**How to complete this task**. A complete answer lists every line of the entries below where the string "your" appears.

**Dataset**.
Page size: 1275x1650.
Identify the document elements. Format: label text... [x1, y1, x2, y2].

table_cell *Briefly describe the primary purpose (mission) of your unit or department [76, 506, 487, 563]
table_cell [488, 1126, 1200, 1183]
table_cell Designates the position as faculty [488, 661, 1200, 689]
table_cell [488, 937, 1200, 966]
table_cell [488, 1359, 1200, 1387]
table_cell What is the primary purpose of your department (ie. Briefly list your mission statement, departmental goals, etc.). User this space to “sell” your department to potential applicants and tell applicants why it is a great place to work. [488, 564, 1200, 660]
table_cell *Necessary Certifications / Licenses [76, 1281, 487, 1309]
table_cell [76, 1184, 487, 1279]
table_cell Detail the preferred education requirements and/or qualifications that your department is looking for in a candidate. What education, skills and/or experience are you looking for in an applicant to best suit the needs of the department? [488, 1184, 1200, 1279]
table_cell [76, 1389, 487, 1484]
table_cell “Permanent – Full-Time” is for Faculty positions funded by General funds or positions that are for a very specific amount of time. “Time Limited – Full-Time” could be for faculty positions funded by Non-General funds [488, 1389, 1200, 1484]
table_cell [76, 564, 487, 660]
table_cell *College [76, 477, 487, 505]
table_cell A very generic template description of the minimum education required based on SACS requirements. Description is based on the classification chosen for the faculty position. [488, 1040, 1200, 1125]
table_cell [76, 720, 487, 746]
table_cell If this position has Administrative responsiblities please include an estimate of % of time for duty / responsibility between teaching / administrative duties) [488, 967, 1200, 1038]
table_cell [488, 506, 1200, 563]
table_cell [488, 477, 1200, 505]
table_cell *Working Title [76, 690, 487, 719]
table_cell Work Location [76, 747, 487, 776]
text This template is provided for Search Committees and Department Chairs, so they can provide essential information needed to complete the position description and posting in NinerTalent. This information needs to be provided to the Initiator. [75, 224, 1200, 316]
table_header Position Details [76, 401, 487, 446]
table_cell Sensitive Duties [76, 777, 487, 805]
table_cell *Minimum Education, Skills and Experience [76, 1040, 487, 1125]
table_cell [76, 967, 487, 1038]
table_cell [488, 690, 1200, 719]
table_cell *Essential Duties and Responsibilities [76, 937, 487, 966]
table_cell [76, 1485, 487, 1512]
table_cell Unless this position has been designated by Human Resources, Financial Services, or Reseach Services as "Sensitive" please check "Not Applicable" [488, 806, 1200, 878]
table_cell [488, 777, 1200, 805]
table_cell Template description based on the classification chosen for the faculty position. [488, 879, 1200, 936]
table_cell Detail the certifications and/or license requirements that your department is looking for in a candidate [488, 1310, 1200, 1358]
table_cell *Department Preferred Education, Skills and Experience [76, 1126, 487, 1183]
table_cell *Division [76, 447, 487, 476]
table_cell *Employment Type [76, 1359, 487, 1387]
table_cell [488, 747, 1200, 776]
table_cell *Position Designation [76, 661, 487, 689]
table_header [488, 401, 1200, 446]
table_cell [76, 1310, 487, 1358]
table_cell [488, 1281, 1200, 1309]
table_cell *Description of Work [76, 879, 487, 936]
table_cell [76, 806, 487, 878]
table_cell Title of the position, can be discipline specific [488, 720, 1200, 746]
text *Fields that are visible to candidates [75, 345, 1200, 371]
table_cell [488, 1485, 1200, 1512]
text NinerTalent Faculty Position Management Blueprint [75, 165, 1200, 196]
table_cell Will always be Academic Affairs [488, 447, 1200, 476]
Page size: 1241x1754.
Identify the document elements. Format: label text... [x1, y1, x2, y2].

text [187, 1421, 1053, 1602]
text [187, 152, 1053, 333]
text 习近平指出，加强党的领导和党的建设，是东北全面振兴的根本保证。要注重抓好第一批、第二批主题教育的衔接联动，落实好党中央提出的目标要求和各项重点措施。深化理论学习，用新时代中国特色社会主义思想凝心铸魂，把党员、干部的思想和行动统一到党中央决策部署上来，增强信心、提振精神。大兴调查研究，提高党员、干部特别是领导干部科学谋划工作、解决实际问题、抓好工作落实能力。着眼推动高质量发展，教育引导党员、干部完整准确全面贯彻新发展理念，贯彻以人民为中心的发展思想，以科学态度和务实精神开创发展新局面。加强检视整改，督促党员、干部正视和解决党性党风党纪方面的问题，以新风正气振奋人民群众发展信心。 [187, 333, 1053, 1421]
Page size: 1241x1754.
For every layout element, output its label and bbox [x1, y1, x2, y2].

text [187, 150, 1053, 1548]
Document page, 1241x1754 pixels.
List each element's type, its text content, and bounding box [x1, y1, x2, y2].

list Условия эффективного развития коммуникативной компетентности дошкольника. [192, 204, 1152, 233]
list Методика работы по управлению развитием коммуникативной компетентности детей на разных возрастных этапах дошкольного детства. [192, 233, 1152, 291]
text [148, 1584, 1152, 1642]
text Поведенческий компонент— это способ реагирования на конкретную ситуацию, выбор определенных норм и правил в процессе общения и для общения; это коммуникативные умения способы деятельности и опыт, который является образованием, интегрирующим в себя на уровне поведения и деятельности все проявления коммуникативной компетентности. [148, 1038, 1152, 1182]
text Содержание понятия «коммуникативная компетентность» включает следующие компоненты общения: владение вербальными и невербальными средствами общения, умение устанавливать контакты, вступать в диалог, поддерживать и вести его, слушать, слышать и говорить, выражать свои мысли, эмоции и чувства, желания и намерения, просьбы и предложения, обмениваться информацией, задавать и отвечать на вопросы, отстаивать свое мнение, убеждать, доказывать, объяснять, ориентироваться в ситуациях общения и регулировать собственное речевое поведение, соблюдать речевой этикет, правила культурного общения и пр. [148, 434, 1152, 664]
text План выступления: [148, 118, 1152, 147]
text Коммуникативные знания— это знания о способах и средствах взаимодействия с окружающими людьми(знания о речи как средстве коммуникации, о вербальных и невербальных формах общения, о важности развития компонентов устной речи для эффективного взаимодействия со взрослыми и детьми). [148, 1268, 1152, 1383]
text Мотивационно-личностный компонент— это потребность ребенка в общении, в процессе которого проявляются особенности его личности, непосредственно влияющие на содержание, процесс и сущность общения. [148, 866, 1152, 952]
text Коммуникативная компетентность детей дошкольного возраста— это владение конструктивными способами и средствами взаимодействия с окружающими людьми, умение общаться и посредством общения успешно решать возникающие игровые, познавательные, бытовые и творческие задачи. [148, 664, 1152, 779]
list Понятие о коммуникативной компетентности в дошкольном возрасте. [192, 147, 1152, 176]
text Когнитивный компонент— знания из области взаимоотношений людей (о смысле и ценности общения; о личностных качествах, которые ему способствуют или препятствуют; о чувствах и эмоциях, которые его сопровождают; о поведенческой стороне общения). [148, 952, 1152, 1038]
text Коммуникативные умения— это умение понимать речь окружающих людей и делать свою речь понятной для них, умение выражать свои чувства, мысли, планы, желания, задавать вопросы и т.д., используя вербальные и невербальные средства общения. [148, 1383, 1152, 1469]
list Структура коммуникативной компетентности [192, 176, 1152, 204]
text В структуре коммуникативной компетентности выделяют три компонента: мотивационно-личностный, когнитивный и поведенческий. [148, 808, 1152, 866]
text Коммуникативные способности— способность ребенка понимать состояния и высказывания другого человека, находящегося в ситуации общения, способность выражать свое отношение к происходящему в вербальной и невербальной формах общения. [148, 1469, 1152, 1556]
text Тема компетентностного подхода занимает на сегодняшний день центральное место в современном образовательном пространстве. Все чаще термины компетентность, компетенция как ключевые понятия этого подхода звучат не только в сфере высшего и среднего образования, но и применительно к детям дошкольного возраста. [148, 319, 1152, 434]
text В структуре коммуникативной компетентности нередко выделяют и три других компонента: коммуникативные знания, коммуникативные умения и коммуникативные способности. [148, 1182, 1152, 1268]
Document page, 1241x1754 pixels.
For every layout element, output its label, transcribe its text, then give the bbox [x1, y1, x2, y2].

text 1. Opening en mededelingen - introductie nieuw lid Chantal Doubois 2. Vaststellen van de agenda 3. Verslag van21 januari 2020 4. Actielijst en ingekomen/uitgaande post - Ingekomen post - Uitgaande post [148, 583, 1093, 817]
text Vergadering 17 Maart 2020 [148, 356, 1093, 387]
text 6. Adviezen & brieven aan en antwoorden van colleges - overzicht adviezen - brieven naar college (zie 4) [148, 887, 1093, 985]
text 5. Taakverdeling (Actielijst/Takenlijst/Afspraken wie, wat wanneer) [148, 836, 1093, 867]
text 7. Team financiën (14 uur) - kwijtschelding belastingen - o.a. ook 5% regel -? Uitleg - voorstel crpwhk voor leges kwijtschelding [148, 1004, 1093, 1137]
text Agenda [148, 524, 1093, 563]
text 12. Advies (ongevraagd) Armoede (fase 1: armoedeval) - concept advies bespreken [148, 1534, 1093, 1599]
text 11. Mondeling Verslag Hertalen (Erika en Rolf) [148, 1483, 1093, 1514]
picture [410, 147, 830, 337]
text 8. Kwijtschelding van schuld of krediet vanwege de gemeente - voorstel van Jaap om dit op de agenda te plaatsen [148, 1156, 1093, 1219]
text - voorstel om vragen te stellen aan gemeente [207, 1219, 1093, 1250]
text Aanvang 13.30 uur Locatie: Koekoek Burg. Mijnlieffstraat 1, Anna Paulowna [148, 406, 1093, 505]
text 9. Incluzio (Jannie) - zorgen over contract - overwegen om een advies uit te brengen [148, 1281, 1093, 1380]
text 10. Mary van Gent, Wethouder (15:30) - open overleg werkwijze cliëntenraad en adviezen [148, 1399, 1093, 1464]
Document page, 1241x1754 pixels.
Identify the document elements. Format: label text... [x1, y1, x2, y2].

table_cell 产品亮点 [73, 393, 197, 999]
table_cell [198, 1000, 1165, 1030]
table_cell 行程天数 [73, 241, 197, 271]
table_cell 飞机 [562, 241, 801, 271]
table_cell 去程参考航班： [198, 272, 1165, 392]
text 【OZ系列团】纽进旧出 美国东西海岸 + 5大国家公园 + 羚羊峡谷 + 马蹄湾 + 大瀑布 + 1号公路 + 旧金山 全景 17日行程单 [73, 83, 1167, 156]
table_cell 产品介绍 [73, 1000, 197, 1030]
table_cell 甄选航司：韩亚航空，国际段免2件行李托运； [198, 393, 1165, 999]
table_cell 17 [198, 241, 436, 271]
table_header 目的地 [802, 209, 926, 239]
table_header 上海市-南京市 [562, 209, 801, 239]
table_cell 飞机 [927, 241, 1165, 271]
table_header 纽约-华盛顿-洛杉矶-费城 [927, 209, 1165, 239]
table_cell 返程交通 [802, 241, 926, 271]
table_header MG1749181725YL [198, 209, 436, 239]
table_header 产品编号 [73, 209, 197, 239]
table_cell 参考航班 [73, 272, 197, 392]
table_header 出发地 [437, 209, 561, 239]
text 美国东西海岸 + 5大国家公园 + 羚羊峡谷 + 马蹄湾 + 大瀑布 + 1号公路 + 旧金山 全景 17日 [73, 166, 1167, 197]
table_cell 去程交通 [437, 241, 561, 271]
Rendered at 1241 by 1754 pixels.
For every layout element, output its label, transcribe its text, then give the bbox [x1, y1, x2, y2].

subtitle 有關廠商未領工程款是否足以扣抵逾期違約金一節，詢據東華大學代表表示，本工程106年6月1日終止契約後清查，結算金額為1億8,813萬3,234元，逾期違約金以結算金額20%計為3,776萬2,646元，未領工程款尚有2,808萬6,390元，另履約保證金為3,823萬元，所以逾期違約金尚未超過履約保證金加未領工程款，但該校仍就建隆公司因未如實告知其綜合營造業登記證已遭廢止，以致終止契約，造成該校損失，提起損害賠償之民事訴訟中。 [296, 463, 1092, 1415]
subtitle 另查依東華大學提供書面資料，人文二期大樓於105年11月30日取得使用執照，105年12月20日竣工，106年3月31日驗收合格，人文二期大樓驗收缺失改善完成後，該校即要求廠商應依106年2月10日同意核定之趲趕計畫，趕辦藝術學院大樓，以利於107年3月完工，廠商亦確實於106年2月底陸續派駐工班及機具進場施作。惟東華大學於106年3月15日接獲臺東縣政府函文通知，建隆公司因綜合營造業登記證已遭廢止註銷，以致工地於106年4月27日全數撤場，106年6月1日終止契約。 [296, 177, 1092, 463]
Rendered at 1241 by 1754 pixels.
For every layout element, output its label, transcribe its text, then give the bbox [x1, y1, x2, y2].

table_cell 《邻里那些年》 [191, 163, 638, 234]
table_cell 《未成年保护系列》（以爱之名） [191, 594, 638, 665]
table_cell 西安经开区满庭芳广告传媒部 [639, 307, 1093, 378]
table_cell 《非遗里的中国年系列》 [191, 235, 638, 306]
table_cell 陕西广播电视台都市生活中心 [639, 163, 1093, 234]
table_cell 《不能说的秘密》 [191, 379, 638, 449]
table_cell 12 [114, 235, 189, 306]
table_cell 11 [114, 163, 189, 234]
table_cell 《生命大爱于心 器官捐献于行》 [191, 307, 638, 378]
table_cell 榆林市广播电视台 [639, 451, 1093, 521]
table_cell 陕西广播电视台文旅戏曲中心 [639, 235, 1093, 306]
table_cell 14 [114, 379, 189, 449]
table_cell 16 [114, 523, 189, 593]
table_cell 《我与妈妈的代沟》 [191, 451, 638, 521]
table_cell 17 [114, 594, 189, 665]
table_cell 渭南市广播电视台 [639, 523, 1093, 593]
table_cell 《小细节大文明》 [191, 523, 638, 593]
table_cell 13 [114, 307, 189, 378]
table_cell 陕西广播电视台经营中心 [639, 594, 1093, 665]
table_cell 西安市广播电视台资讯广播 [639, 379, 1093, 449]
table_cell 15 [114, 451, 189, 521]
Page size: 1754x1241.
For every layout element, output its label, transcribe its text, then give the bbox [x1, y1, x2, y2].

**Response**.
table_cell *Briefly describe the primary purpose (mission) of your unit or department [76, 506, 487, 563]
table_cell What is the primary purpose of your department (ie. Briefly list your mission statement, departmental goals, etc.). User this space to “sell” your department to potential applicants and tell applicants why it is a great place to work. [488, 564, 1200, 660]
table_cell Detail the preferred education requirements and/or qualifications that your department is looking for in a candidate. What education, skills and/or experience are you looking for in an applicant to best suit the needs of the department? [488, 1184, 1200, 1279]
table_cell Detail the certifications and/or license requirements that your department is looking for in a candidate [488, 1310, 1200, 1358]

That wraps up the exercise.